> Data for analysis:
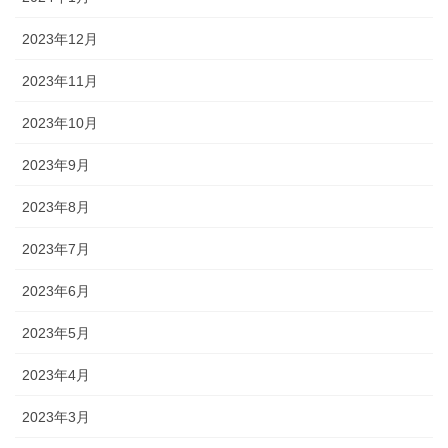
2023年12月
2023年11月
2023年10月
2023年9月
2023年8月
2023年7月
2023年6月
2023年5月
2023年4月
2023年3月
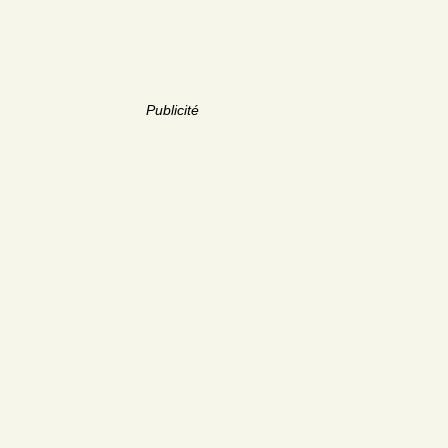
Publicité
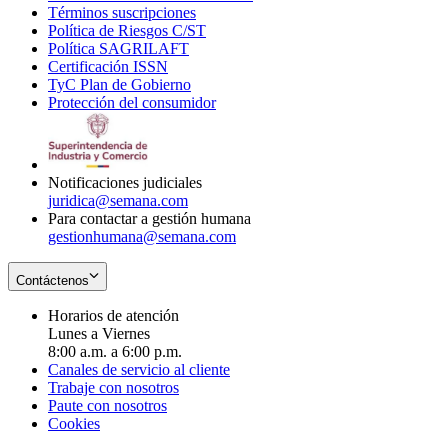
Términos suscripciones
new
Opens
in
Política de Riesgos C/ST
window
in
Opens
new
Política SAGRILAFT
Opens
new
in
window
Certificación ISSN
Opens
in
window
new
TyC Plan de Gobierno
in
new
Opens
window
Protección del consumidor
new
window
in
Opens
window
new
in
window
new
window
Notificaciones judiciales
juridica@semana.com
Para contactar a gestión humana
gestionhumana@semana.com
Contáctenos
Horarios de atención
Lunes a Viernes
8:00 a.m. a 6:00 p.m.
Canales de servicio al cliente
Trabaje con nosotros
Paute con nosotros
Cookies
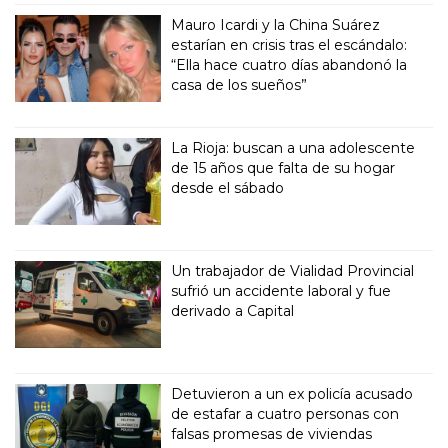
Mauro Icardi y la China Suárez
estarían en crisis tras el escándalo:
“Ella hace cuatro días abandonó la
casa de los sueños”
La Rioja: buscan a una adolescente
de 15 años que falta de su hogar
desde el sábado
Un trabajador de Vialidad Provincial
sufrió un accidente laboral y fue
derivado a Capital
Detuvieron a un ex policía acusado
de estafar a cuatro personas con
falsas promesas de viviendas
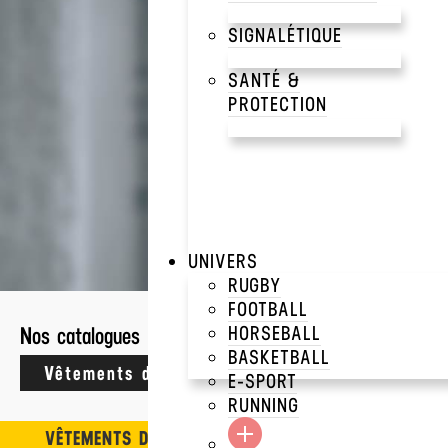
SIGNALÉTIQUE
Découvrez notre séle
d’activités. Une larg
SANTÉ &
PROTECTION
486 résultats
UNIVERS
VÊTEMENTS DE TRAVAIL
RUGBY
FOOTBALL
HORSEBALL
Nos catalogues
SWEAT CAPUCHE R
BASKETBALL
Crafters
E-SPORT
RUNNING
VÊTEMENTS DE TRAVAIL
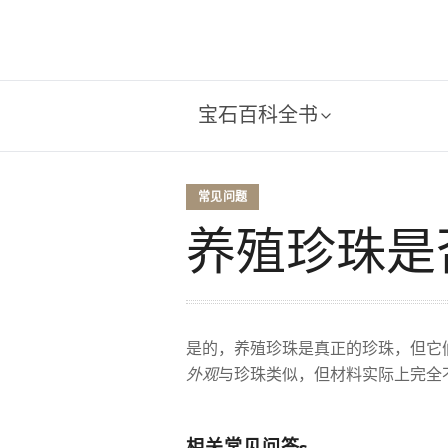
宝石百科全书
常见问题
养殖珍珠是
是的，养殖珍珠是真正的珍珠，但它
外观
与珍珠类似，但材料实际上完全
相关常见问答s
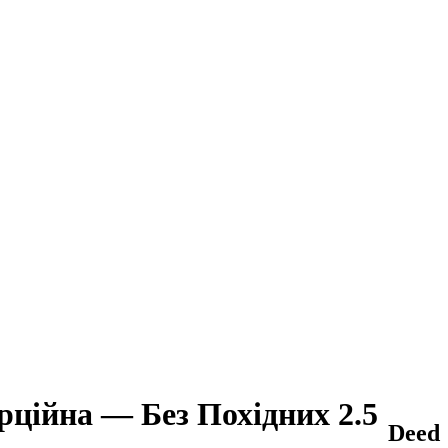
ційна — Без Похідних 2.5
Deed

> Required action:
Skip the pictures and reproduce all remaining entries exactly.

> Expected answer:
2023年12月
2023年11月
2023年10月
2023年9月
2023年8月
2023年7月
2023年6月
2023年5月
2023年4月
2023年3月
Publicité
Términos suscripciones
new
Opens
in
Política de Riesgos C/ST
window
in
Opens
new
Política SAGRILAFT
Opens
new
in
window
Certificación ISSN
Opens
in
window
new
TyC Plan de Gobierno
in
new
Opens
window
Protección del consumidor
new
window
in
Opens
window
new
in
window
new
window
Notificaciones judiciales
juridica@semana.com
Para contactar a gestión humana
gestionhumana@semana.com
Contáctenos
Horarios de atención
Lunes a Viernes
8:00 a.m. a 6:00 p.m.
Canales de servicio al cliente
Trabaje con nosotros
Paute con nosotros
Cookies
Mauro Icardi y la China Suárez
estarían en crisis tras el escándalo:
“Ella hace cuatro días abandonó la
casa de los sueños”
La Rioja: buscan a una adolescente
de 15 años que falta de su hogar
desde el sábado
Un trabajador de Vialidad Provincial
sufrió un accidente laboral y fue
derivado a Capital
Detuvieron a un ex policía acusado
de estafar a cuatro personas con
falsas promesas de viviendas
SIGNALÉTIQUE
Découvrez notre séle
d’activités. Une larg
SANTÉ &
PROTECTION
486 résultats
UNIVERS
VÊTEMENTS DE TRAVAIL
RUGBY
FOOTBALL
HORSEBALL
Nos catalogues
SWEAT CAPUCHE R
BASKETBALL
Crafters
E-SPORT
RUNNING
VÊTEMENTS DE TRAVAIL
宝石百科全书
常见问题
养殖珍珠是
是的，养殖珍珠是真正的珍珠，但它
外观
与珍珠类似，但材料实际上完全
相关常见问答s
ційна — Без Похідних 2.5
Deed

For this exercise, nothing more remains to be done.